• [Extract]:
But it can also be argued that—questions of absolute invention aside—the West’s augmentation of the book takes the Nights’ development one step further from the fluid use of stories by the rawi and the scribes committing them to paper. If the core of the Arabian Nights lies in the Arabic Alf Laila wa Laila, then the West has carried on the tradition of enlarging the work as did those easterners that came before, creating a kind of “Greater Arabian Nights” extending from its original geographical and cultural parameters to encompass the whole world. This “Greater Nights” is like a cone, with the earliest stories in Hazar Afsanah forming the bottom tip and the remainder expanding upwards into Alf Laila wa Laila, after which the work’s western history adds further expansive mass to its figure.
Although the information surrounding these printed editions appears to be technical, not one is “scholarly” in the traditional sense, since their editors simply revised available material by correcting obvious mistakes and making stylistic changes before setting the type. Little supporting material regarding sources is offered; prefaces and introductions are perfunctory at best. But they still remain of vital importance by assembling in printed form many Alf Laila wa Laila stories bouncing around the eastern world for centuries in various manuscripts, producing something approaching standard Arabic compilations of a work that, before the nineteenth century, effectively had none.
If this seems curious for such a durable work as the Nights, it should be remembered that Alf Laila wa Laila held no special place in Muslim society. Popular and enduring as its stories were, it never set the imagination of the eastern world on fire as it has done so profoundly in the West. It is the western world that has put the Nights on its pedestal, encouraging the creation of three of the four Arabic texts (Calcutta I, Breslau and Calcutta II), while also defining its basic history.

• [Stated goal 1]: List the three Arabic texts that the Arabian Nights passage says the western world encouraged to be created.
• [Stated goal 2]: Rewrite the Arabian Nights passage starting with "But it can also" and going on through "to its figure.", putting "pyramid" in place of "cone".
• [Stated goal 3]: In the Arabian Nights passage, which work's earliest stories form the bottom tip of the "Greater Nights"?

• [Data listing]:

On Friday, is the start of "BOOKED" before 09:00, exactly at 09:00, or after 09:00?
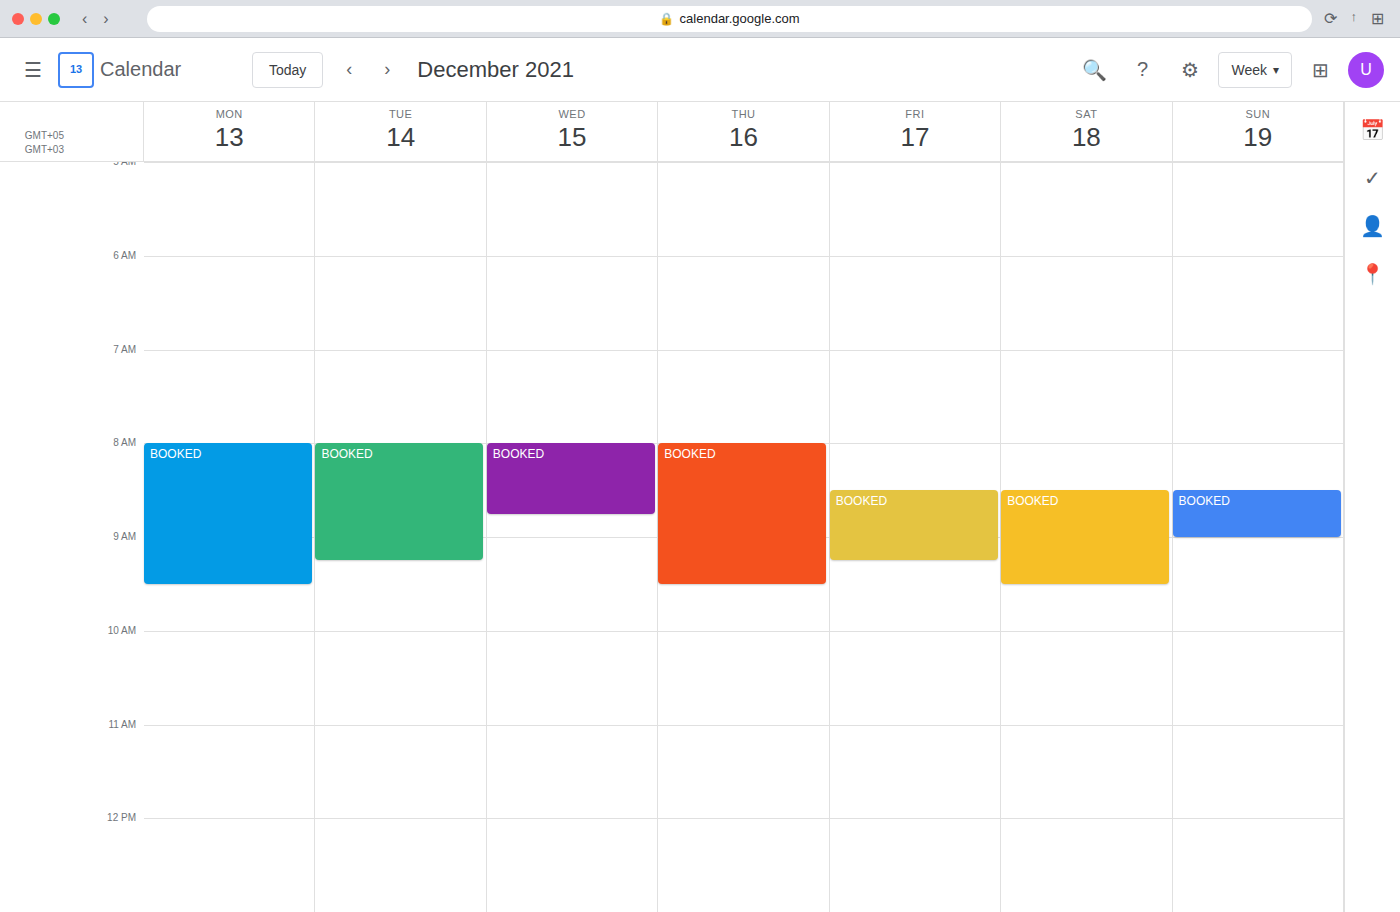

==

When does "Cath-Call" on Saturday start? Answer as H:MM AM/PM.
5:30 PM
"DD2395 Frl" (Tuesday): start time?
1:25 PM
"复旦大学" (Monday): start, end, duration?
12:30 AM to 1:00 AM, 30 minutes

• [Exercise response 1]: Calcutta I, Breslau, Calcutta II

• [Exercise response 2]:
But it can also be argued that—questions of absolute invention aside—the West’s augmentation of the book takes the Nights’ development one step further from the fluid use of stories by the rawi and the scribes committing them to paper. If the core of the Arabian Nights lies in the Arabic Alf Laila wa Laila, then the West has carried on the tradition of enlarging the work as did those easterners that came before, creating a kind of “Greater Arabian Nights” extending from its original geographical and cultural parameters to encompass the whole world. This “Greater Nights” is like a pyramid, with the earliest stories in Hazar Afsanah forming the bottom tip and the remainder expanding upwards into Alf Laila wa Laila, after which the work’s western history adds further expansive mass to its figure.

• [Exercise response 3]: Hazar Afsanah